原文段落>
霍金 成爲普羅米修斯

霍金 成为普罗米修斯

2008年4月21日,美國華盛頓,霍金和女兒露西在喬治華盛頓大學舉行“為什麼我們應該進入太空”的講座

“我們有限的思維何以理解無限的宇宙?甚至僅僅有這種企圖是否就已經過於自信?我們是否冒著普羅米修斯命運的風險?在經典神話中,他為人類盜取火種,因為愚勇而受懲罰。他被鎖鏈縛在岩石上,讓鷹啄食他的肝臟”——霍金 《果殼中的宇宙》

宇宙學家,太空旅行者,英雄——個人網站上的簡介是霍金盛名之下一生的寫照。2018年3月14日,物理學家霍金在英國劍橋家中辭世,享年76歲。

大半生在輪椅上度過,他受疾病所縛但未坐以待斃,證明了廣義相對論的奇性定理和黑洞面積定理,提出黑洞蒸發理論和無邊界的霍金宇宙模型,為結合20世紀物理學兩大基礎理論——愛因斯坦創立的相對論和普朗克創立的量子力學找到前所未有的可能性。他還曾乘潛水艇下海,乘氣球和零重力飛行器上天,向“維珍銀河”預訂了太空飛行。

他總能找到一種方式來交流,不管是含糊的話語、手指控制電腦還是抖動面頰指揮一束紅外線,最後用上了眼球追蹤和腦電波識別技術。他藉助機器發出的聲音抑揚頓挫,常向公眾風趣地解釋科學並給出機智又神秘的回答。

提取信息>
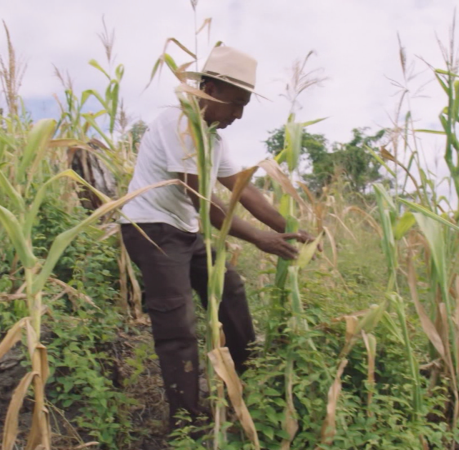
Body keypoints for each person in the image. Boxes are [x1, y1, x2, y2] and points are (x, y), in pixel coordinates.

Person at [118, 45, 314, 429]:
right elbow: (200, 196)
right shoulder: (178, 123)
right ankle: (186, 421)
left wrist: (284, 226)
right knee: (177, 323)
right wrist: (259, 238)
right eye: (236, 103)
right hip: (152, 229)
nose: (239, 115)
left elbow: (242, 188)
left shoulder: (214, 138)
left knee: (231, 289)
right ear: (208, 88)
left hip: (185, 230)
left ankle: (248, 382)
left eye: (245, 106)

练习任务 A> 根据上方关于霍金的文章,判断下列三项说法是否与原文相符。逐项回答“是”或“否”,并原样引用起决定作用的原文语句:(i) 霍金于2018年3月14日在英国剑桥家中去世,享年76岁;(ii) 霍金曾乘潜水艇下海;(iii) 霍金已经乘“维珍银河”完成了太空飞行。
练习任务 B> 从上方关于霍金的文章中照原文抄录一段:从含有“宇宙學家,太空旅行者,英雄—”的语句开始,到“科學並給出機智又神秘的回答。”之后为止。
练习任务 C> 据上方关于霍金的文章,霍金最后用上了哪些技术来交流?

作答 A>
(i) 是。「2018年3月14日,物理學家霍金在英國劍橋家中辭世,享年76歲。」
(ii) 是。「他還曾乘潛水艇下海」
(iii) 否。「向“維珍銀河”預訂了太空飛行」

作答 B>
宇宙學家,太空旅行者,英雄——個人網站上的簡介是霍金盛名之下一生的寫照。2018年3月14日,物理學家霍金在英國劍橋家中辭世,享年76歲。

大半生在輪椅上度過,他受疾病所縛但未坐以待斃,證明了廣義相對論的奇性定理和黑洞面積定理,提出黑洞蒸發理論和無邊界的霍金宇宙模型,為結合20世紀物理學兩大基礎理論——愛因斯坦創立的相對論和普朗克創立的量子力學找到前所未有的可能性。他還曾乘潛水艇下海,乘氣球和零重力飛行器上天,向“維珍銀河”預訂了太空飛行。

他總能找到一種方式來交流,不管是含糊的話語、手指控制電腦還是抖動面頰指揮一束紅外線,最後用上了眼球追蹤和腦電波識別技術。他藉助機器發出的聲音抑揚頓挫,常向公眾風趣地解釋科學並給出機智又神秘的回答。

作答 C> 他最后用上了眼球追踪和脑电波识别技术。